## What is required
The records below must be returned in full and unaltered.

Excerpts from a dataset
^^^^^^^^^^^^^^^^

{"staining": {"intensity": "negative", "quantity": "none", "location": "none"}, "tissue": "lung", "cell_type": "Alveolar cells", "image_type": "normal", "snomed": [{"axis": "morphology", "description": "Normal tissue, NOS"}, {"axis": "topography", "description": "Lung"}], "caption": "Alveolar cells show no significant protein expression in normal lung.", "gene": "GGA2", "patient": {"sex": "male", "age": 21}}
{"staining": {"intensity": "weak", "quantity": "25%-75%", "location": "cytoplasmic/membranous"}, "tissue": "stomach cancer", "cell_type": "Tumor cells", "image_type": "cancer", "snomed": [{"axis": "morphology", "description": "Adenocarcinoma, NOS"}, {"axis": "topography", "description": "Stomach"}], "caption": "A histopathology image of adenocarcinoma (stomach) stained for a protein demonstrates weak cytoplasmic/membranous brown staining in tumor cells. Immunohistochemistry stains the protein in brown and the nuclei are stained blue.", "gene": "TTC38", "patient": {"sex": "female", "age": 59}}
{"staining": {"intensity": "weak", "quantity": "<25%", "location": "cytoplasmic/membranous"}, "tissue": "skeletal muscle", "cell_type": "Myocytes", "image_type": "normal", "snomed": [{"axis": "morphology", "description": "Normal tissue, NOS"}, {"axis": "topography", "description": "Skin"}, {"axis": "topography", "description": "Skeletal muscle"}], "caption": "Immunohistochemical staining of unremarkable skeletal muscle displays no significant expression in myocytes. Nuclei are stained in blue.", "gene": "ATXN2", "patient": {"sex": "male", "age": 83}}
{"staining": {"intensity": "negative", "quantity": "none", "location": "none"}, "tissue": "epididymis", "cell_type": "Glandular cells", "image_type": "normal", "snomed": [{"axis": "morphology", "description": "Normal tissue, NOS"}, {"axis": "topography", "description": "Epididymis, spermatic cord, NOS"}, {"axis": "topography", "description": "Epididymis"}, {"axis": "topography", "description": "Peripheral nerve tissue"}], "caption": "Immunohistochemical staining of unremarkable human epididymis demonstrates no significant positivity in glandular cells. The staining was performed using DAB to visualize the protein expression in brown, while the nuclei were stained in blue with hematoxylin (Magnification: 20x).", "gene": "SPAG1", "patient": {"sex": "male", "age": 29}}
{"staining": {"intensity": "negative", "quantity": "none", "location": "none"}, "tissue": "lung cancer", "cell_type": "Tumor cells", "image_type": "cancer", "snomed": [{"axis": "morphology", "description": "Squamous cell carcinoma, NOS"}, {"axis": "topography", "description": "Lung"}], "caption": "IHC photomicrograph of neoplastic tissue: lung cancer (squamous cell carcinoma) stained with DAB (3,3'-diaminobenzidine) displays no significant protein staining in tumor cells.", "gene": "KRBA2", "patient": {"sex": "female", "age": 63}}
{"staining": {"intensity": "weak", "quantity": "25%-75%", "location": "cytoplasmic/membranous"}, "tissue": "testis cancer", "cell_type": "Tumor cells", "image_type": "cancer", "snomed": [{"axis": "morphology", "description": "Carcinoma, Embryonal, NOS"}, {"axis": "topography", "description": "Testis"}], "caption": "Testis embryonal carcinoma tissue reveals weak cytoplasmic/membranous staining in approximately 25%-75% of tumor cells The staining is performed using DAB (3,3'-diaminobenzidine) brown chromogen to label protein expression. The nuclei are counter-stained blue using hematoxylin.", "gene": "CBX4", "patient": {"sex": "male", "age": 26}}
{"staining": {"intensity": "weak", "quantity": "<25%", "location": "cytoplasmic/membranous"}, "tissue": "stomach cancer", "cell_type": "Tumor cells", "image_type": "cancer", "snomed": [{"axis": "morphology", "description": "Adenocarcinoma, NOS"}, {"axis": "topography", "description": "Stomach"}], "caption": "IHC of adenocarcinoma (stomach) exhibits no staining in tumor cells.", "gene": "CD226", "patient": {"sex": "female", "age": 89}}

^^^^^^^^^^^^^^^^

## Solution for this problem
{"staining": {"intensity": "negative", "quantity": "none", "location": "none"}, "tissue": "lung", "cell_type": "Alveolar cells", "image_type": "normal", "snomed": [{"axis": "morphology", "description": "Normal tissue, NOS"}, {"axis": "topography", "description": "Lung"}], "caption": "Alveolar cells show no significant protein expression in normal lung.", "gene": "GGA2", "patient": {"sex": "male", "age": 21}}
{"staining": {"intensity": "weak", "quantity": "25%-75%", "location": "cytoplasmic/membranous"}, "tissue": "stomach cancer", "cell_type": "Tumor cells", "image_type": "cancer", "snomed": [{"axis": "morphology", "description": "Adenocarcinoma, NOS"}, {"axis": "topography", "description": "Stomach"}], "caption": "A histopathology image of adenocarcinoma (stomach) stained for a protein demonstrates weak cytoplasmic/membranous brown staining in tumor cells. Immunohistochemistry stains the protein in brown and the nuclei are stained blue.", "gene": "TTC38", "patient": {"sex": "female", "age": 59}}
{"staining": {"intensity": "weak", "quantity": "<25%", "location": "cytoplasmic/membranous"}, "tissue": "skeletal muscle", "cell_type": "Myocytes", "image_type": "normal", "snomed": [{"axis": "morphology", "description": "Normal tissue, NOS"}, {"axis": "topography", "description": "Skin"}, {"axis": "topography", "description": "Skeletal muscle"}], "caption": "Immunohistochemical staining of unremarkable skeletal muscle displays no significant expression in myocytes. Nuclei are stained in blue.", "gene": "ATXN2", "patient": {"sex": "male", "age": 83}}
{"staining": {"intensity": "negative", "quantity": "none", "location": "none"}, "tissue": "epididymis", "cell_type": "Glandular cells", "image_type": "normal", "snomed": [{"axis": "morphology", "description": "Normal tissue, NOS"}, {"axis": "topography", "description": "Epididymis, spermatic cord, NOS"}, {"axis": "topography", "description": "Epididymis"}, {"axis": "topography", "description": "Peripheral nerve tissue"}], "caption": "Immunohistochemical staining of unremarkable human epididymis demonstrates no significant positivity in glandular cells. The staining was performed using DAB to visualize the protein expression in brown, while the nuclei were stained in blue with hematoxylin (Magnification: 20x).", "gene": "SPAG1", "patient": {"sex": "male", "age": 29}}
{"staining": {"intensity": "negative", "quantity": "none", "location": "none"}, "tissue": "lung cancer", "cell_type": "Tumor cells", "image_type": "cancer", "snomed": [{"axis": "morphology", "description": "Squamous cell carcinoma, NOS"}, {"axis": "topography", "description": "Lung"}], "caption": "IHC photomicrograph of neoplastic tissue: lung cancer (squamous cell carcinoma) stained with DAB (3,3'-diaminobenzidine) displays no significant protein staining in tumor cells.", "gene": "KRBA2", "patient": {"sex": "female", "age": 63}}
{"staining": {"intensity": "weak", "quantity": "25%-75%", "location": "cytoplasmic/membranous"}, "tissue": "testis cancer", "cell_type": "Tumor cells", "image_type": "cancer", "snomed": [{"axis": "morphology", "description": "Carcinoma, Embryonal, NOS"}, {"axis": "topography", "description": "Testis"}], "caption": "Testis embryonal carcinoma tissue reveals weak cytoplasmic/membranous staining in approximately 25%-75% of tumor cells The staining is performed using DAB (3,3'-diaminobenzidine) brown chromogen to label protein expression. The nuclei are counter-stained blue using hematoxylin.", "gene": "CBX4", "patient": {"sex": "male", "age": 26}}
{"staining": {"intensity": "weak", "quantity": "<25%", "location": "cytoplasmic/membranous"}, "tissue": "stomach cancer", "cell_type": "Tumor cells", "image_type": "cancer", "snomed": [{"axis": "morphology", "description": "Adenocarcinoma, NOS"}, {"axis": "topography", "description": "Stomach"}], "caption": "IHC of adenocarcinoma (stomach) exhibits no staining in tumor cells.", "gene": "CD226", "patient": {"sex": "female", "age": 89}}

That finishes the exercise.